- Born: 25 February 1948 Tehran, Iran
- Died: 21 March 2025 (aged 77)
- Other name: Parvaneh E'temadi
- Education: University of Tehran
- Occupations: Visual artist, painter, collagist, draftsperson, printmaker
- Spouse: Ruyin Pakbaz

= Parvaneh Etemadi =

Iranian visual artist (1948–2025)

Parvaneh Etemadi (پروانه اعتمادی; 25 February 1948 – 21 March 2025) was an Iranian visual artist who worked as a painter, draftsperson, printmaker, and collagist. She was mostly known for her still life drawings on a cement support. Etemadi was a renowned female artist in Iran, and internationally.

== Early life and education ==
Parvaneh Etemadi was born on 25 February 1948 in Tehran, and she was raised in Birjand in South Khorasan province, Iran.

She attended the University of Tehran in the College of Fine Arts, but did not graduate. She was mentored in painting under Bahman Mohasses, and is considered his only direct student.

== Career ==
Her first solo exhibition was in 1969 at Ghandriz Gallery in Tehran; and between 1967 and 1977, she regularly showed her work there alongside other artists working in the modernism movement.

She publicly said she did not like to be labeled as a 'woman artist' or as a 'feminist artist', and believed her work resonates more with the, "agony and ecstasy of poetry". In 2019, Tarrahan Azad Gallery in Tehran held a retrospective of her work.

In her book Good Morning... Good Night. Cinque artiste e una curatrice dall'Iran, Iranian curator Tarlan Rafiee offers an exploration of Etemadi's artistic journey. She delves into Etemadi's renowned “cement works,” highlighting how these pieces reflect the artist's personal experiences and surroundings. Rafiee emphasizes Etemadi's unique perspective as a female artist in Iran, noting her ability to authentically portray her world without comparison to male counterparts:“Parvaneh Etemadi, born in Tehran in 1947, is a seminal Iranian artist known for her intimate, autobiographical works. Her celebrated ‘cement works’—nudes and still lifes etched onto cement-coated panels—embody a deeply feminine vision that defied the male-dominated art scene of pre-revolutionary Iran. Eschewing comparison with male peers, Etemadi’s art reflects a lifelong exploration of womanhood, memory, and domestic space. Her post-revolution collages and drawings, often incorporating personal photographs, evoke a nostalgic yet critical gaze.”Her group exhibition history spans three decades and multiple continents, including participation in the International Art Fair in Basel, Switzerland (1976), a group exhibition at Cité des Arts in Paris (1978), and a presentation of Contemporary Iranian Art at Foxley/Leach Gallery in Washington D.C. (1978). She also participated in an exhibition of Iranian art in Beijing and Shanghai (1978).

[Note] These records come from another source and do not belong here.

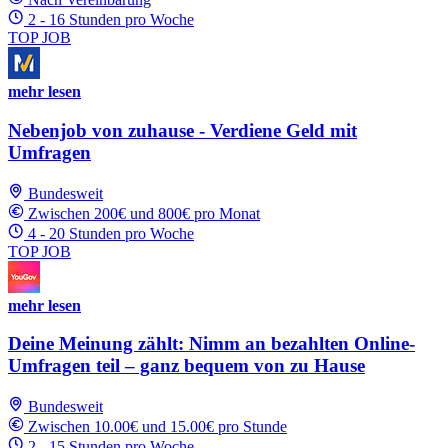
2 - 16 Stunden pro Woche
TOP JOB
mehr lesen
Nebenjob von zuhause - Verdiene Geld mit
Umfragen
Bundesweit
Zwischen 200€ und 800€ pro Monat
4 - 20 Stunden pro Woche
TOP JOB
mehr lesen
Deine Meinung zählt: Nimm an bezahlten Online-
Umfragen teil – ganz bequem von zu Hause
Bundesweit
Zwischen 10.00€ und 15.00€ pro Stunde
2 - 15 Stunden pro Woche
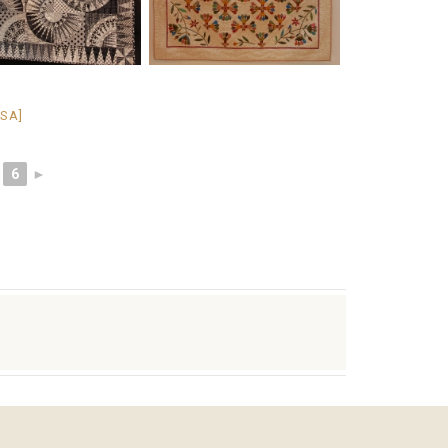
ÁSA]
6
►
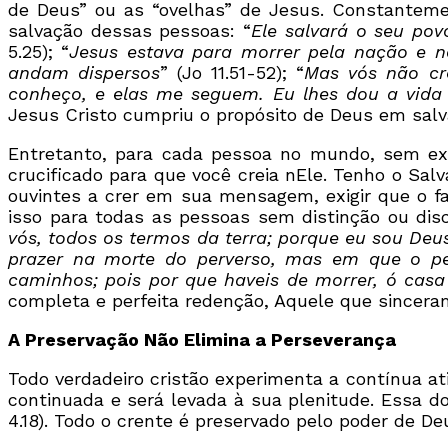
de Deus” ou as “ovelhas” de Jesus. Constanteme
salvação dessas pessoas: “
Ele salvará o seu pov
5.25); “
Jesus estava para morrer pela nação e 
andam dispersos
” (Jo 11.51-52); “
Mas vós não cr
conheço, e elas me seguem. Eu lhes dou a vida
Jesus Cristo cumpriu o propósito de Deus em salv
Entretanto, para cada pessoa no mundo, sem exc
crucificado para que você creia nEle. Tenho o Salv
ouvintes a crer em sua mensagem, exigir que o fa
isso para todas as pessoas sem distinção ou dis
vós, todos os termos da terra; porque eu sou Deu
prazer na morte do perverso, mas em que o per
caminhos; pois por que haveis de morrer, ó casa 
completa e perfeita redenção, Aquele que sincera
A Preservação Não Elimina a Perseverança
Todo verdadeiro cristão experimenta a contínua at
continuada e será levada à sua plenitude. Essa dou
4.18). Todo o crente é preservado pelo poder de Deu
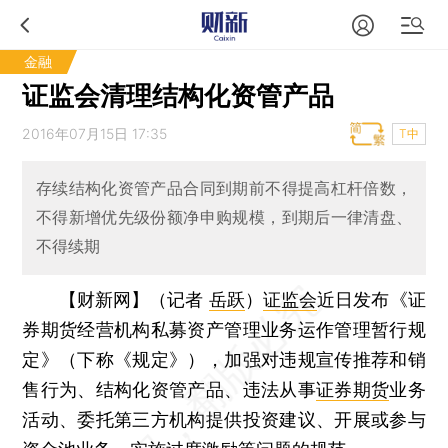
金融
证监会清理结构化资管产品
2016年07月15日 17:35
T中
存续结构化资管产品合同到期前不得提高杠杆倍数，
不得新增优先级份额净申购规模，到期后一律清盘、
不得续期
【财新网】（记者
岳跃
）
证监会
近日发布《证
券期货经营机构私募资产管理业务运作管理暂行规
定》（下称《规定》），加强对违规宣传推荐和销
售行为、结构化资管产品、违法从事
证券期货
业务
活动、委托第三方机构提供投资建议、开展或参与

Etemadi sat in front of Bahman Kiarostami's camera for eight months to film a documentary about her named, Parvaneh (2020).

== Death and legacy ==
Etemadi died on 21 March 2025, at the age of 77.

She was described by writer Myriam Ben Salah in Artforum as, "a major figure on the Tehrani scene and a mentor to many young artists."

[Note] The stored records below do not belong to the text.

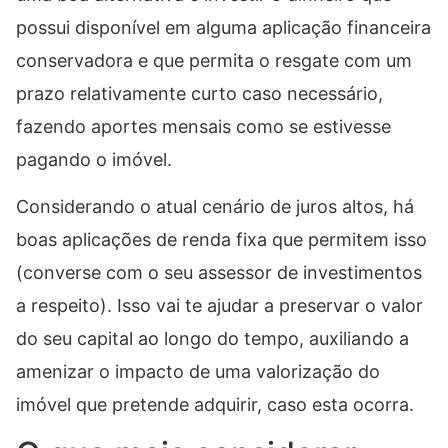
possui disponível em alguma aplicação financeira
conservadora e que permita o resgate com um
prazo relativamente curto caso necessário,
fazendo aportes mensais como se estivesse
pagando o imóvel.
Considerando o atual cenário de juros altos, há
boas aplicações de renda fixa que permitem isso
(converse com o seu assessor de investimentos
a respeito). Isso vai te ajudar a preservar o valor
do seu capital ao longo do tempo, auxiliando a
amenizar o impacto de uma valorização do
imóvel que pretende adquirir, caso esta ocorra.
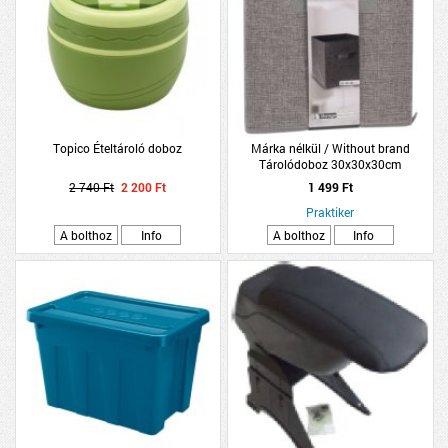
Topico Ételtároló doboz
Márka nélkül / Without brand
Tárolódoboz 30x30x30cm
világosszürke poliészter
2 740 Ft
2 200 Ft
1 499 Ft
Praktiker
A bolthoz
Info
A bolthoz
Info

Following her death in March 2025, the documentary Parvaneh (2020), directed by Bahman Kiarostami, continued to screen internationally. The film offers an exploration of her life and artistic legacy, revealing her strength in navigating the male-dominated Iranian art scene and the patriarchal society around her. The Cinematheque in Vancouver screened the documentary in August 2025, accompanied by a public audience discussion.

Her work is in the public museum collection at the British Museum in London, and the Centre Pompidou in Paris.